[[ Data records open ]]

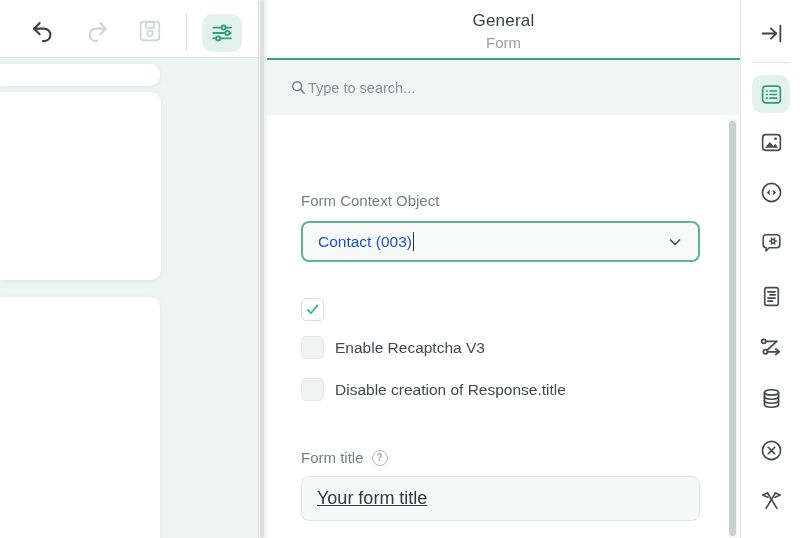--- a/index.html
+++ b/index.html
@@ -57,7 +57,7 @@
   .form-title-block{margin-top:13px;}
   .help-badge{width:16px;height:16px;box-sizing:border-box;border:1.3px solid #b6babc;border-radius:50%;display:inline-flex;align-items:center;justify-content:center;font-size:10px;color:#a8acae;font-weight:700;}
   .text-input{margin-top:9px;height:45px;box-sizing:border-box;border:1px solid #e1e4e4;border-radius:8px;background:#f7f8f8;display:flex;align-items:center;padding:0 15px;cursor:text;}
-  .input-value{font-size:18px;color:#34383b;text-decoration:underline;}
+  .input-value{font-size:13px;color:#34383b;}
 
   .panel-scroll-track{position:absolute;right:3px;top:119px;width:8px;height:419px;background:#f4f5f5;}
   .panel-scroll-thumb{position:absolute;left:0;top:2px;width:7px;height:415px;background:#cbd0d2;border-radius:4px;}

[[ Data records closed ]]

Prompt: Scan the material above for the word "position". Copy each line where it occurs.

Completed exercise:
   .panel-scroll-track{position:absolute;right:3px;top:119px;width:8px;height:419px;background:#f4f5f5;}
   .panel-scroll-thumb{position:absolute;left:0;top:2px;width:7px;height:415px;background:#cbd0d2;border-radius:4px;}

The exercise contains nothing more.